The general form of the polynomial regression equation is:
[ Y = b_0 + b_1X + b_2X^2 + b_3X^3 + ... + b_nX^n + ϵ(epsilon) ]
Where:
- (Y): Dependent variable
- (X, X^2, X^3, ..., X^n): Independent variables and their polynomial terms
- (b_0, b_1, b_2, ..., b_n): Coefficients
- ϵ(epsilon): Error term
When to Use Polynomial Regression?
- The relationship between the dependent and independent variables is nonlinear.
- Higher-order polynomials are needed to better fit the data.
Example: Modeling a Nonlinear Relationship
Suppose we have data showing the performance of a machine at different levels of temperature:
Temperature (°C) | Performance (%) |
---|---|
10 | 40 |
20 | 50 |
30 | 65 |
40 | 80 |
50 | 95 |
60 | 70 |
70 | 55 |
80 | 40 |
Clearly, the relationship is not linear. A polynomial regression can better model this behavior.
Code Example
Here’s how to perform polynomial regression and plot the results:
import numpy as np
import matplotlib.pyplot as plt
from sklearn.preprocessing import PolynomialFeatures
from sklearn.linear_model import LinearRegression
# Data
X = np.array([10, 20, 30, 40, 50, 60, 70, 80]).reshape(-1, 1)
Y = np.array([40, 50, 65, 80, 95, 70, 55, 40])
# Transform data to include polynomial features (degree 2)
poly = PolynomialFeatures(degree=2)
X_poly = poly.fit_transform(X)
# Fit polynomial regression model
model = LinearRegression()
model.fit(X_poly, Y)
# Generate predictions
X_range = np.linspace(10, 80, 100).reshape(-1, 1)
X_range_poly = poly.transform(X_range)
Y_pred = model.predict(X_range_poly)
# Plot
plt.figure(figsize=(8, 6))
plt.scatter(X, Y, color='blue', label='Data points')

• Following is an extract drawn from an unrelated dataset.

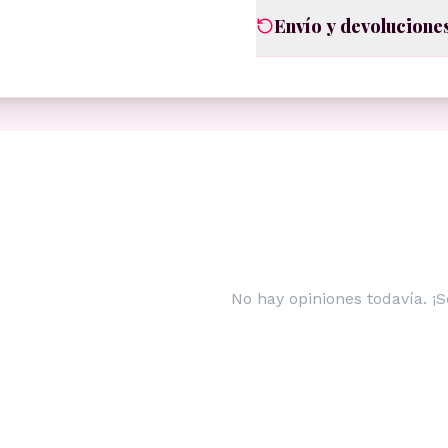
Envío y devolucione
No hay opiniones todavía. ¡S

plt.plot(X_range, Y_pred, color='red', label='Polynomial Regression (degree 2)')
plt.title('Polynomial Regression Example')

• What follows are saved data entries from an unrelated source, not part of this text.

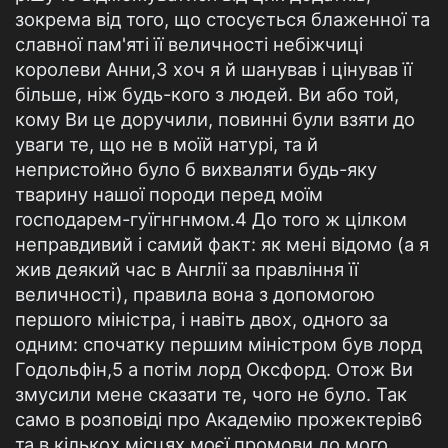
зокрема від того, що стосується блаженної та
славної пам'яті її величності небіжчиці
королеви Анни,3 хоч я й шанував і цінував її
більше, ніж будь-кого з людей. Ви або той,
кому Ви це доручили, повинні були взяти до
уваги те, що не в моїй натурі, та й
непристойно було б вихваляти будь-яку
тварину нашої породи перед моїм
господарем-гуїгнгнмом.4 До того ж цілком
неправдивий і самий факт: як мені відомо (а я
жив деякий час в Англії за правління її
величності), правила вона з допомогою
першого міністра, і навіть двох, одного за
одним: спочатку першим міністром був лорд
Годольфін,5 а потім лорд Оксфорд. Отож Ви
змусили мене сказати те, чого не було. Так
само в розповіді про Академію прожектерів6
та в кількох місцях моєї промови до мого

plt.xlabel('Temperature (°C)')
plt.ylabel('Performance (%)')
plt.legend()
plt.grid(True)
plt.show()
Advantages
- Captures nonlinear relationships effectively.
- Provides more flexibility than linear regression.
Limitations
- Overfitting: High-degree polynomials may fit the training data well but fail to generalize.
- Computational Complexity: Higher degrees can make computations more resource-intensive.